# Chicago Metro Area, Male, Puppy/Very young adult - Magnificent Mutts Rescue



## LifeofRiley (Oct 20, 2011)

Bolton is a young adult/older puppy male GSD. He is estimated to weigh around 60lbs and is very friendly. Arriving Sat, Feb 23

If interested in pursuing for adoption, please complete the online application. (no phone calls please/email only) Mutts Adoption Application


----------



## llombardo (Dec 11, 2011)

Oh I tried talking my son into this one, but he's right, we must wait until we are in a house I hope that he gets a good home.


----------



## Galathiel (Nov 30, 2012)

He's a beautiful dog. Is that fly damage on his ears? And what's wrong with his poor leg? I love his coloring.


----------



## jae (Jul 17, 2012)

I am currently fostering Bolt. He is really turning into a nice dog, here are some pictures!
Galathial, there is nothing wrong with his leg. He was seriously underweight, and I think that coupled with an awkward shot makes it look strange. Yes that is fly damage, but looks much better now.
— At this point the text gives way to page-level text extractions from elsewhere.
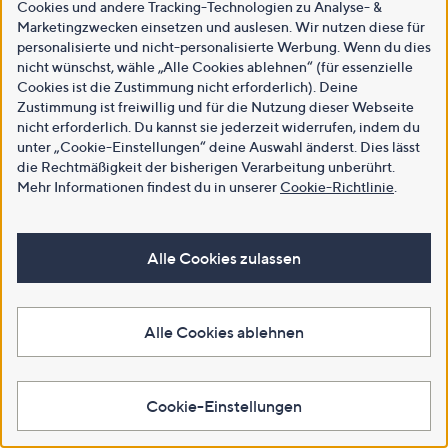
Cookies und andere Tracking-Technologien zu Analyse- &
Marketingzwecken einsetzen und auslesen. Wir nutzen diese für
personalisierte und nicht-personalisierte Werbung. Wenn du dies
nicht wünschst, wähle „Alle Cookies ablehnen“ (für essenzielle
Cookies ist die Zustimmung nicht erforderlich). Deine
Zustimmung ist freiwillig und für die Nutzung dieser Webseite
nicht erforderlich. Du kannst sie jederzeit widerrufen, indem du
unter „Cookie-Einstellungen“ deine Auswahl änderst. Dies lässt
die Rechtmäßigkeit der bisherigen Verarbeitung unberührt.
Mehr Informationen findest du in unserer
Cookie-Richtlinie
.
Alle Cookies zulassen
Alle Cookies ablehnen
Cookie-Einstellungen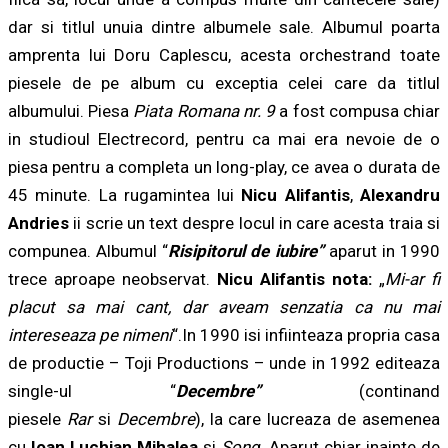
dar si titlul unuia dintre albumele sale. Albumul poarta
amprenta lui Doru Caplescu, acesta orchestrand toate
piesele de pe album cu exceptia celei care da titlul
albumului. Piesa
Piata Romana nr. 9
a fost compusa chiar
in studioul Electrecord, pentru ca mai era nevoie de o
piesa pentru a completa un long-play, ce avea o durata de
45 minute. La rugamintea lui
Nicu Alifantis
,
Alexandru
Andries
ii scrie un text despre locul in care acesta traia si
compunea. Albumul “
Risipitorul de iubire”
aparut in 1990
trece aproape neobservat.
Nicu Alifantis
nota
:
„
Mi-ar fi
placut sa mai cant, dar aveam senzatia ca nu mai
intereseaza pe nimeni
“.In 1990 isi infiinteaza propria casa
de productie – Toji Productions – unde in 1992 editeaza
single-ul “
Decembre”
(continand
piesele
Rar
si
Decembre
), la care lucreaza de asemenea
cu
Ioan Luchian Mihalea
si
Song.
Aparut chiar inainte de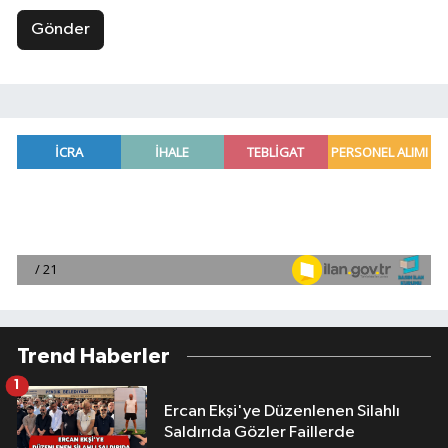
Gönder
Trend Haberler
1
Ercan Ekşi'ye Düzenlenen Silahlı
Saldırıda Gözler Faillerde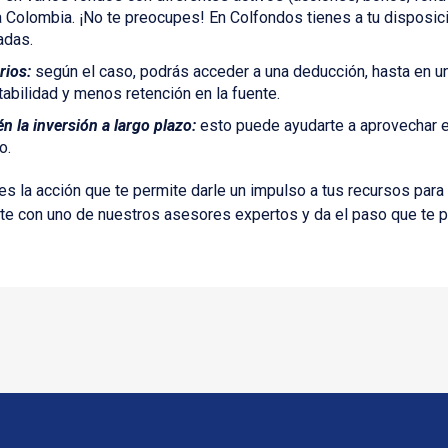
 a Colombia. ¡No te preocupes! En Colfondos tienes a tu disposi
adas.
rios:
según el caso, podrás acceder a una deducción, hasta en un
abilidad y menos retención en la fuente.
n la inversión a largo plazo:
esto puede ayudarte a aprovechar e
o.
r es la acción que te permite darle un impulso a tus recursos para
te con uno de nuestros asesores expertos y da el paso que te per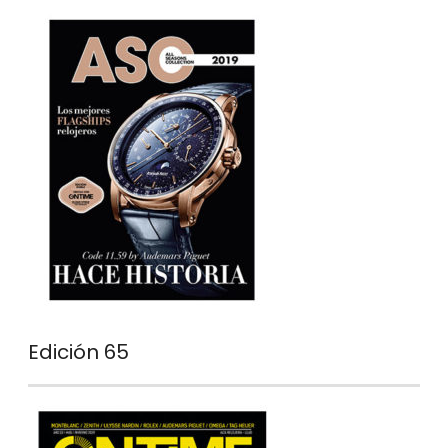
Edición 65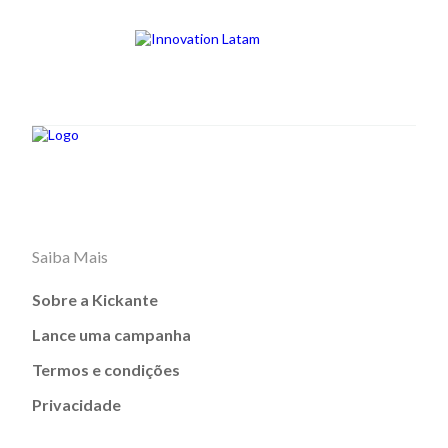
Saiba Mais
Sobre a Kickante
Lance uma campanha
Termos e condições
Privacidade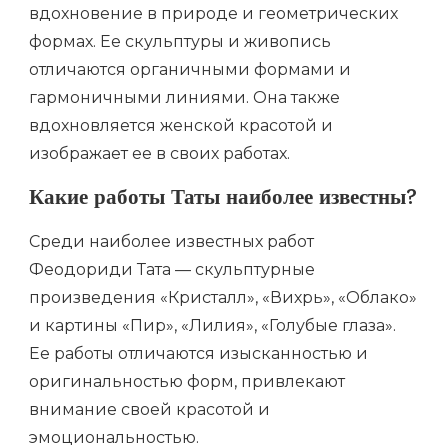
вдохновение в природе и геометрических
формах. Ее скульптуры и живопись
отличаются органичными формами и
гармоничными линиями. Она также
вдохновляется женской красотой и
изображает ее в своих работах.
Какие работы Таты наиболее известны?
Среди наиболее известных работ
Феодориди Тата — скульптурные
произведения «Кристалл», «Вихрь», «Облако»
и картины «Пир», «Лилия», «Голубые глаза».
Ее работы отличаются изысканностью и
оригинальностью форм, привлекают
внимание своей красотой и
эмоциональностью.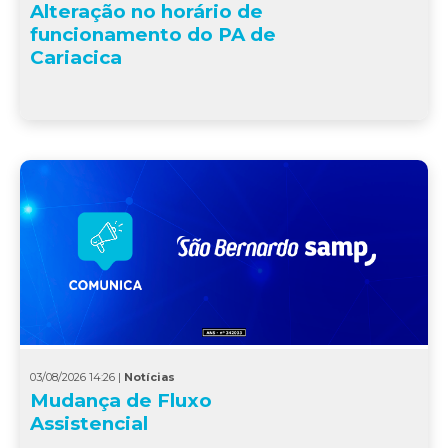
Alteração no horário de
funcionamento do PA de
Cariacica
03/08/2026 14:26 |
Notícias
Mudança de Fluxo
Assistencial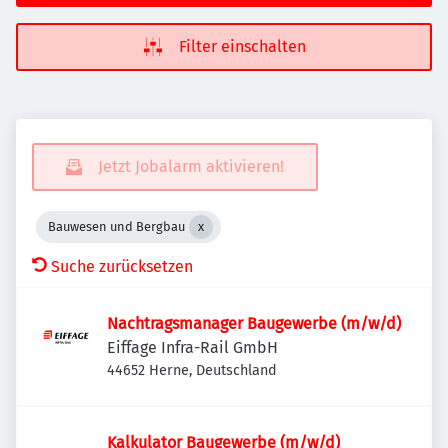
Filter einschalten
Jetzt Jobalarm aktivieren!
Bauwesen und Bergbau
Suche zurücksetzen
Nachtragsmanager Baugewerbe (m/w/d)
Eiffage Infra-Rail GmbH
44652 Herne, Deutschland
Kalkulator Baugewerbe (m/w/d)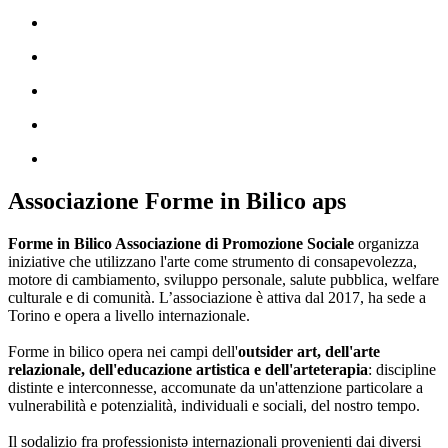
Associazione Forme in Bilico aps
Forme in Bilico Associazione di Promozione Sociale
organizza
iniziative che utilizzano l'arte come strumento di consapevolezza,
motore di cambiamento, sviluppo personale, salute pubblica, welfare
culturale e di comunità. L’associazione è attiva dal 2017, ha sede a
Torino e opera a livello internazionale.
Forme in bilico opera nei campi dell'
outsider art, dell'arte
relazionale, dell'educazione artistica e dell'arteterapia
: discipline
distinte e interconnesse, accomunate da un'attenzione particolare a
vulnerabilità e potenzialità, individuali e sociali, del nostro tempo.
Il sodalizio fra professionistə internazionali provenienti dai diversi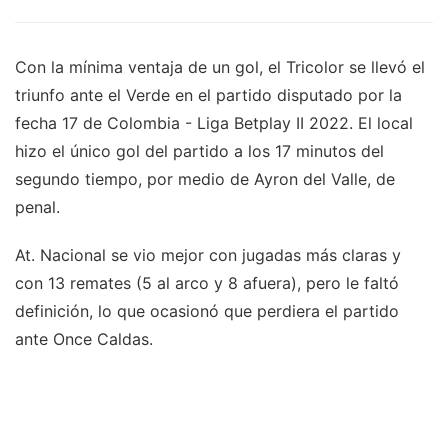
Con la mínima ventaja de un gol, el Tricolor se llevó el
triunfo ante el Verde en el partido disputado por la
fecha 17 de Colombia - Liga Betplay II 2022. El local
hizo el único gol del partido a los 17 minutos del
segundo tiempo, por medio de Ayron del Valle, de
penal.
At. Nacional se vio mejor con jugadas más claras y
con 13 remates (5 al arco y 8 afuera), pero le faltó
definición, lo que ocasionó que perdiera el partido
ante Once Caldas.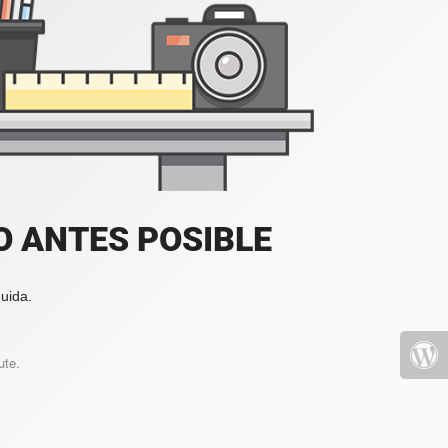
 ANTES POSIBLE
uida.
ute.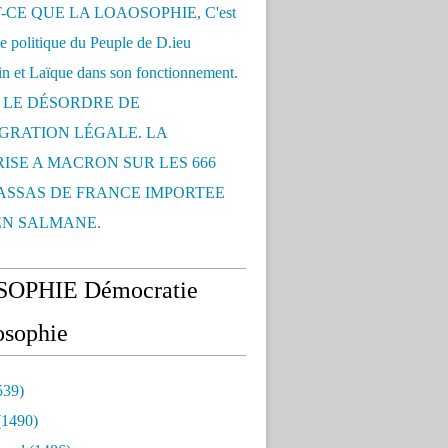
-CE QUE LA LOAOSOPHIE, C'est
ce politique du Peuple de D.ieu
n et Laïque dans son fonctionnement.
: LE DÉSORDRE DE
IGRATION LÉGALE. LA
ISE A MACRON SUR LES 666
SSAS DE FRANCE IMPORTEE
EN SALMANE.
OPHIE Démocratie
sophie
539)
1490)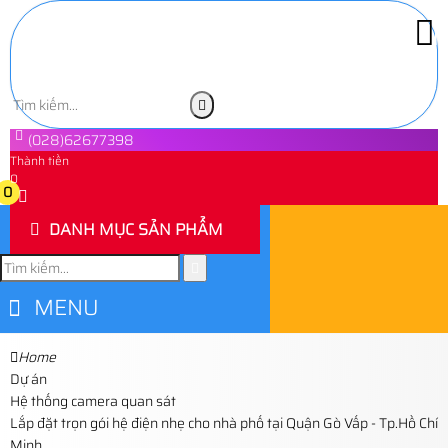
(028)62677398
Thành tiền
0
0
DANH MỤC SẢN PHẨM
MENU
Home
Dự án
Hệ thống camera quan sát
Lắp đặt trọn gói hệ điện nhẹ cho nhà phố tại Quận Gò Vấp - Tp.Hồ Chí
Minh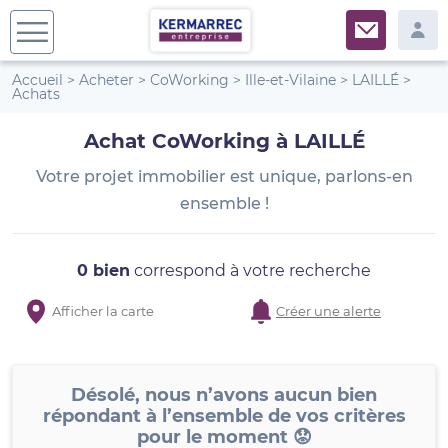
Accueil
>
Acheter
>
CoWorking
>
Ille-et-Vilaine
>
LAILLÉ
>
Achats
Achat CoWorking à LAILLÉ
Votre projet immobilier est unique, parlons-en
ensemble !
0 bien
correspond à votre recherche
Afficher la carte
Créer une alerte
Désolé, nous n’avons aucun bien
répondant à l’ensemble de vos critères
pour le moment 😟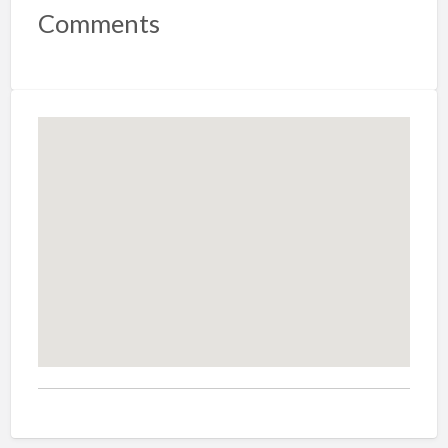
Comments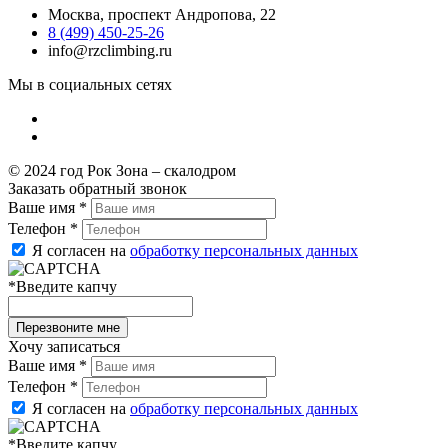
Москва, проспект Андропова, 22
8 (499) 450-25-26
info@rzclimbing.ru
Мы в социальных сетях
© 2024 год Рок Зона – скалодром
Заказать обратный звонок
Ваше имя
*
Телефон
*
Я согласен на
обработку персональных данных
*
Введите капчу
Хочу записаться
Ваше имя
*
Телефон
*
Я согласен на
обработку персональных данных
*
Введите капчу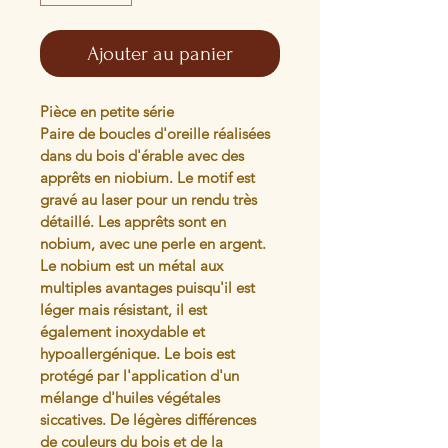
Ajouter au panier
Pièce en petite série
Paire de boucles d'oreille réalisées 
dans du bois d'érable avec des 
apprêts en niobium. Le motif est 
gravé au laser pour un rendu très 
détaillé. Les apprêts sont en 
nobium, avec une perle en argent. 
Le nobium est un métal aux 
multiples avantages puisqu'il est 
léger mais résistant, il est 
également inoxydable et 
hypoallergénique. Le bois est 
protégé par l'application d'un 
mélange d'huiles végétales 
siccatives. De légères différences 
de couleurs du bois et de la 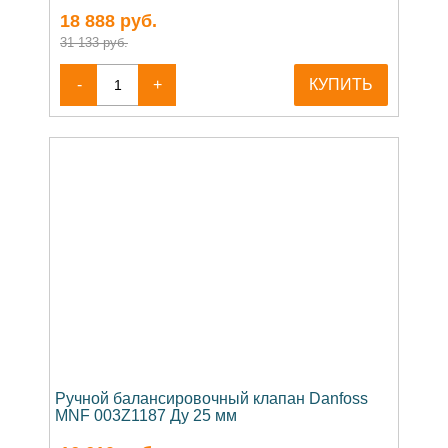
18 888
руб.
31 133 руб.
-
+
КУПИТЬ
Ручной балансировочный клапан Danfoss
MNF 003Z1187 Ду 25 мм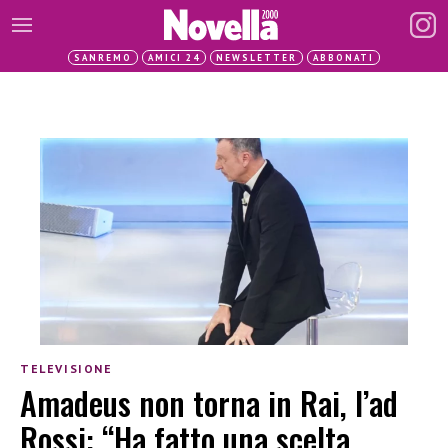
SANREMO
AMICI 24
NEWSLETTER
ABBONATI
TELEVISIONE
Amadeus non torna in Rai, l’ad
Rossi: “Ha fatto una scelta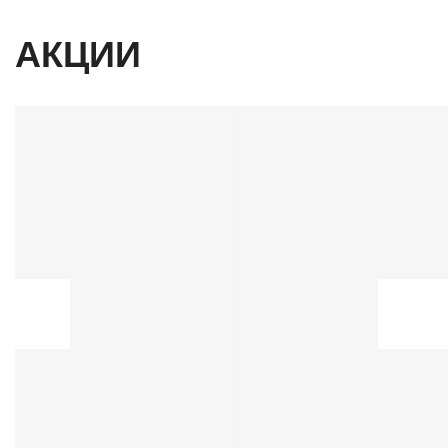
АКЦИИ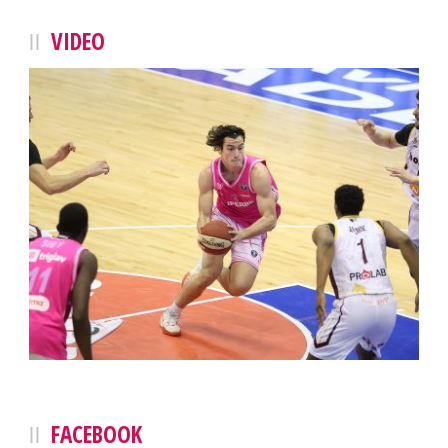
VIDEO
FACEBOOK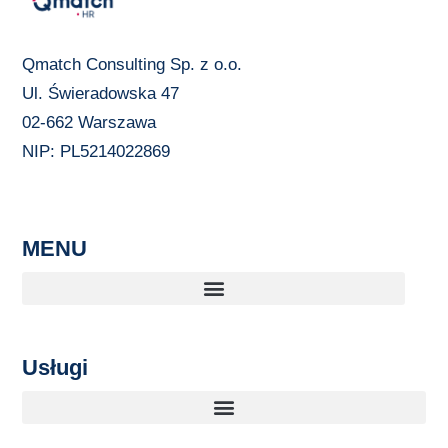
Qmatch Consulting Sp. z o.o.
Ul. Świeradowska 47
02-662 Warszawa
NIP: PL5214022869
MENU
Usługi
Automatyzacja Procesów Biznesowych dla MŚP
Doradztwo strategiczne dla firm i przedsiębiorców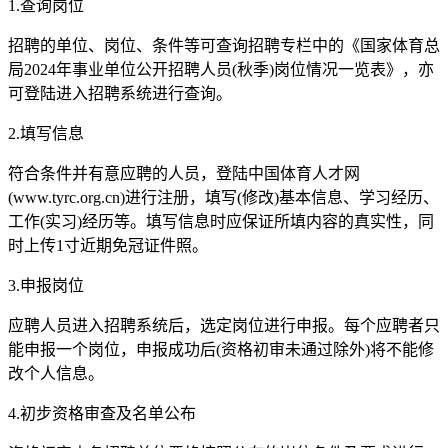
1.查询岗位
招聘的单位、岗位、条件等可查询招聘专栏中的《国家体育总
局2024年事业单位公开招聘人员(秋季)岗位情况一览表》，亦
可登陆进入招聘系统进行查询。
2.填写信息
符合条件并有意应聘的人员，登陆中国体育人才网
(www.tyrc.org.cn)进行注册，填写(修改)基本信息、学习经历、
工作(实习)经历等。填写信息时应保证所填内容的真实性，同
时上传1寸近期免冠证件照。
3.申报岗位
应聘人员进入招聘系统后，选定岗位进行申报。每个应聘者只
能申报一个岗位，申报成功后(资格初审未通过除外)将不能修
改个人信息。
4.初步资格审查及名单公布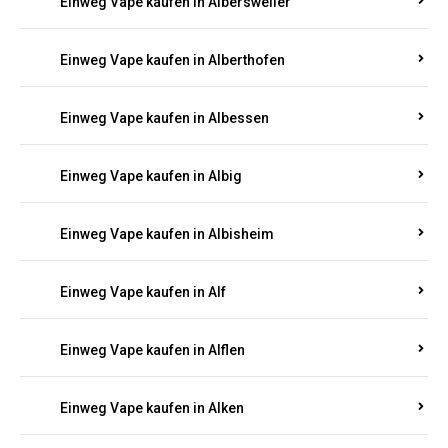
Einweg Vape kaufen in Albersweiler
Einweg Vape kaufen in Alberthofen
Einweg Vape kaufen in Albessen
Einweg Vape kaufen in Albig
Einweg Vape kaufen in Albisheim
Einweg Vape kaufen in Alf
Einweg Vape kaufen in Alflen
Einweg Vape kaufen in Alken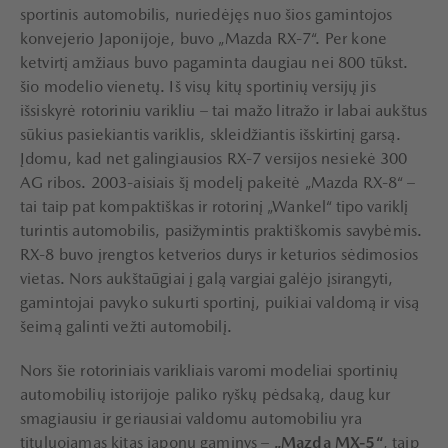
sportinis automobilis, nuriedėjęs nuo šios gamintojos
konvejerio Japonijoje, buvo „Mazda RX-7“. Per kone
ketvirtį amžiaus buvo pagaminta daugiau nei 800 tūkst.
šio modelio vienetų. Iš visų kitų sportinių versijų jis
išsiskyrė rotoriniu varikliu – tai mažo litražo ir labai aukštus
sūkius pasiekiantis variklis, skleidžiantis išskirtinį garsą.
Įdomu, kad net galingiausios RX-7 versijos nesiekė 300
AG ribos. 2003-aisiais šį modelį pakeitė „Mazda RX-8“ –
tai taip pat kompaktiškas ir rotorinį „Wankel“ tipo variklį
turintis automobilis, pasižymintis praktiškomis savybėmis.
RX-8 buvo įrengtos ketverios durys ir keturios sėdimosios
vietas. Nors aukštaūgiai į galą vargiai galėjo įsirangyti,
gamintojai pavyko sukurti sportinį, puikiai valdomą ir visą
šeimą galinti vežti automobilį.
Nors šie rotoriniais varikliais varomi modeliai sportinių
automobilių istorijoje paliko ryškų pėdsaką, daug kur
smagiausiu ir geriausiai valdomu automobiliu yra
tituluojamas kitas japonų gaminys –
„Mazda MX-5“
, taip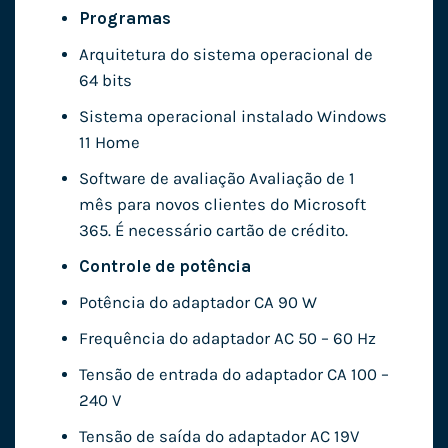
Programas
Arquitetura do sistema operacional de
64 bits
Sistema operacional instalado Windows
11 Home
Software de avaliação Avaliação de 1
mês para novos clientes do Microsoft
365. É necessário cartão de crédito.
Controle de potência
Potência do adaptador CA 90 W
Frequência do adaptador AC 50 – 60 Hz
Tensão de entrada do adaptador CA 100 –
240 V
Tensão de saída do adaptador AC 19V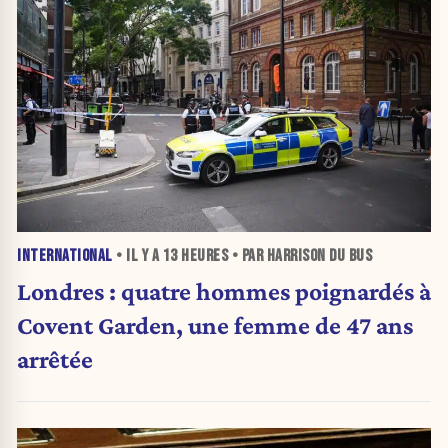
INTERNATIONAL
• IL Y A
13 HEURES
• PAR HARRISON DU BUS
Londres : quatre hommes poignardés à
Covent Garden, une femme de 47 ans
arrêtée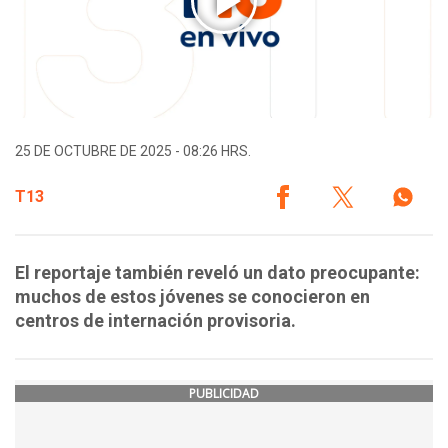
25 DE OCTUBRE DE 2025 - 08:26 HRS.
T13
El reportaje también reveló un dato preocupante:
muchos de estos jóvenes se conocieron en
centros de internación provisoria.
PUBLICIDAD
PM me for any other questions, for his behaviors etc, or just get in touch with the rescue org.


----------



## Daisy&Lucky's Mom (Apr 24, 2011)

Thank you Jae for fostering Bolt. He looks so fantastic and happy. Great job and great dog .


----------



## lorihd (Nov 30, 2011)

i missed this one, he looks sooooo much better since you have been fostering him, thanks for opening your home to a dog that needs TLC


----------



## llombardo (Dec 11, 2011)

[email protected] said:


> i missed this one, he looks sooooo much better since you have been fostering him, thanks for opening your home to a dog that needs TLC


This whole group of people that are involved with this rescue are good people.


----------



## vjt555 (Nov 14, 2003)

Gosh, he looks sooooo happy!


----------



## Batzmomm (Nov 8, 2011)

What is Bolt's estimated age? He's beautiful!!!! Reminds me a lot of my Tank.


----------



## jae (Jul 17, 2012)

Bolt is estimated to be around 2 years old.

since I'm posting, no one is going to object to more pictures?


----------



## jae (Jul 17, 2012)

Bolt was adopted!


----------



## middleofnowhere (Dec 20, 2000)

That doesn't surprise me - he is a good looking dog -- and obviously, your care with him paid off.

Thanks and congratulations!


----------



## Lauri & The Gang (Jun 28, 2001)

Did you tell them to join the forum?? That should have been part of the adoption agreement!


----------